(Beginning of Given text)
- The Port Authority of New York and New Jersey signed a deal with Aeroterm last week to demolish two existing air cargo facilities at John F. Kennedy International Airport and replace them with an "expanded, best-in-class cargo facility" by the end of 2023, according to a press release.
- The $145 million project to develop a 350,000 square-foot facility will be the first new cargo facility "at JFK in two decades," according to the press release, and include "advanced technology systems" and a "dedicated temperature-controlled area for handling pharmaceutical projects."
- The project will begin in September 2021 with the demolition of two vacant buildings (buildings 260 and 261) in JFK's Cargo Area D, and is part of an ongoing airport modernization project to make JFK a "world-class airport." Once complete, Worldwide Flight Services will operate the facility exclusively.
The demolition of buildings 260 and 261 at JFK means the long awaited cargo modernization project will, quite literally, start with a bang.
New York Gov. Andrew Cuomo first announced the state's intentions to replace buildings 260 and 261 with a more modern facility in 2017, calling the project the "first phase of modernization of air cargo operations at JFK." With last week's news, the plan moved past the stakeholder approvals needed to break ground.
(End of Given text)
(Beginning of Data excerpts)
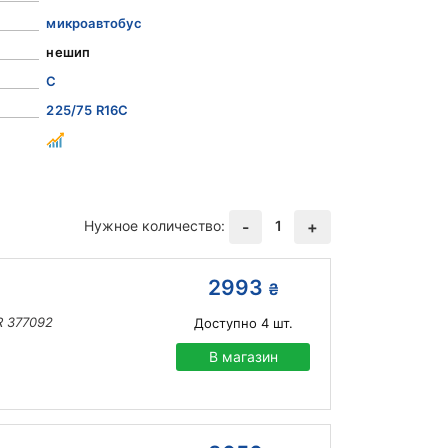
микроавтобус
нешип
C
225/75 R16C
Нужное количество:
1
-
+
2993
₴
R 377092
Доступно
4
шт.
В магазин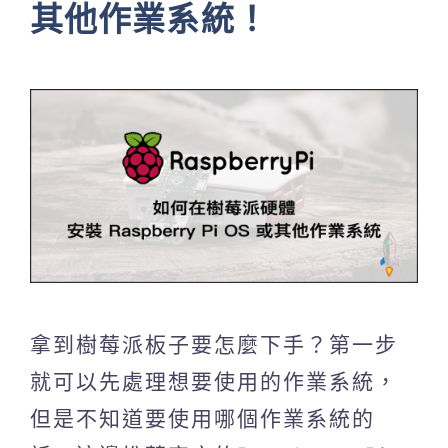
其他作業系統！
拿到樹莓派板子要怎麼下手？第一步
就可以先處理想要使用的作業系統，
但是不知道要使用哪個作業系統的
(End of Data excerpts)
:: Work order A ::
List every phrase that appears inside quotation marks in the JFK cargo facility article.
:: Work order B ::
Write the next part of the JFK cargo facility article, picking up after its final sentence.

:: Result A ::
- "expanded, best-in-class cargo facility"
- "at JFK in two decades"
- "advanced technology systems"
- "dedicated temperature-controlled area for handling pharmaceutical projects"
- "world-class airport"
- "first phase of modernization of air cargo operations at JFK"

:: Result B ::
New York officials released a report in January 2017, calling for a plan to draw new investment to JFK's terminals, roadways, cargo facilities, access to transportation and operations. New airport development is essential as nearly two-thirds of the existing air cargo facilities do not meet industry standards, according to the report.
"Despite its built-in geographic advantages and its high volume of cargo business, JFK’s cargo operation has been unable to achieve its full potential," the report reads. "The Airport has an inefficient cargo operation that has steadily lost volume and has seen its leadership position in the market erode over the last ten years."
JFK processed 3.2 billion pounds of cargo (1.6 million tons) in 2016, the year before the report was written, ranking as the 10th most volume processed by a U.S. airport that year, according to Federal Aviation Administration data. In 2020, the FAA ranked the airport in the 12th position after it handled 3.4 billion pounds of cargo (1.7 million tons), according to preliminary FAA data released this year.
Greg Russell, vice president for development at Aeroterm, said the project to create a new 350,000 square-foot facility should help create handling capacity, as the two buildings the facility will replace have been vacant for years.
"They were designed and built at a time when functions were different. They don't support modern air cargo functions," Russell said.
In addition to creating space, the new facility will incorporate modern technology, such as an automated vertical racking system that can help store pallets or unit load devices before they are ready to move into aircrafts. "That allows enhanced efficiency because you're not just using the warehouse footprint, you're using the vertical space," Russell said.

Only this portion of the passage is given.